The line with "623 648 137.62" marks the start; write out that line and all following lines through the end of the listing, exactly.

-- RECORDS SHOWN follows --

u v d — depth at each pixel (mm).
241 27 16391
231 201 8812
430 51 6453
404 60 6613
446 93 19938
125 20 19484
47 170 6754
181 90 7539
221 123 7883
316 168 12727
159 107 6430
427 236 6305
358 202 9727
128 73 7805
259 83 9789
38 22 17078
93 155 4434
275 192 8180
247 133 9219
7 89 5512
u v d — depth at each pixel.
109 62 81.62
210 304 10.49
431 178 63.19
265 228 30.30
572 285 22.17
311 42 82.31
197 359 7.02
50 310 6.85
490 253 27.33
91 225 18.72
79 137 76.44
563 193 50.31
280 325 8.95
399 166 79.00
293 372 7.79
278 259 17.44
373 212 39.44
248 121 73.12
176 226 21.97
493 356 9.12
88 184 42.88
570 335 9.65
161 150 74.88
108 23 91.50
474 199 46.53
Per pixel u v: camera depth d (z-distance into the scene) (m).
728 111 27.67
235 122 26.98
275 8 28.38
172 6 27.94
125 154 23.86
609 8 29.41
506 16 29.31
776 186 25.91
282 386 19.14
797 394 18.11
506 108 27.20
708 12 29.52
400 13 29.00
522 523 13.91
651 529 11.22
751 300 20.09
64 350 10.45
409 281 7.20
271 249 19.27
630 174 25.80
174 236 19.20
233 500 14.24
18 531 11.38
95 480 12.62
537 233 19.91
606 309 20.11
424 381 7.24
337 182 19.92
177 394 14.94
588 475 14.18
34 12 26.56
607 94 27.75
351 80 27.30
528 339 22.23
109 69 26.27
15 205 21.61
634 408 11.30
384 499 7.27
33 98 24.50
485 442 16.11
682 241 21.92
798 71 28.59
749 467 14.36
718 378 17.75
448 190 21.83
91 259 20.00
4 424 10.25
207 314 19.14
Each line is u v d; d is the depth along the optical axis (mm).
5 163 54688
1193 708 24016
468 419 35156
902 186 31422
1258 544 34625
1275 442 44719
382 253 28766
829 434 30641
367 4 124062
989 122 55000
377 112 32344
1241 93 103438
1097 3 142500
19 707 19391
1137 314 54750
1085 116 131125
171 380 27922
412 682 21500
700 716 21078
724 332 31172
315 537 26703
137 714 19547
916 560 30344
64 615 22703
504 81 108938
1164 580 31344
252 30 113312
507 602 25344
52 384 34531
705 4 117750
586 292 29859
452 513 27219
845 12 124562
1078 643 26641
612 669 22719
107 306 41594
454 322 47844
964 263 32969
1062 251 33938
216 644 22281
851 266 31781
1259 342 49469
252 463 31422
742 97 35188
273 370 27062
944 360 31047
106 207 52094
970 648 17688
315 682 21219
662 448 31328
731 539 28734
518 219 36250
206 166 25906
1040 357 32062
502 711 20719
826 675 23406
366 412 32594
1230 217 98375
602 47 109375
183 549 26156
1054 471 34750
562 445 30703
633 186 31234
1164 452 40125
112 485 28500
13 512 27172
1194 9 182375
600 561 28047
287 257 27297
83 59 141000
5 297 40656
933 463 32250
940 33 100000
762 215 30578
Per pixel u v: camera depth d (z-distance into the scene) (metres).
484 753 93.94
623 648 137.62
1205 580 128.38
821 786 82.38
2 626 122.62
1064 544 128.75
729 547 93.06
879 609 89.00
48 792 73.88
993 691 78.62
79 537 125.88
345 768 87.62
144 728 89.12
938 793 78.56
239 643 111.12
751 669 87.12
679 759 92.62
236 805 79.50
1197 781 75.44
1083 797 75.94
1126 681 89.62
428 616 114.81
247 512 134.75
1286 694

-- RECORDS SHOWN concluded --

TASK RESPONSE
623 648 137.62
1205 580 128.38
821 786 82.38
2 626 122.62
1064 544 128.75
729 547 93.06
879 609 89.00
48 792 73.88
993 691 78.62
79 537 125.88
345 768 87.62
144 728 89.12
938 793 78.56
239 643 111.12
751 669 87.12
679 759 92.62
236 805 79.50
1197 781 75.44
1083 797 75.94
1126 681 89.62
428 616 114.81
247 512 134.75
1286 694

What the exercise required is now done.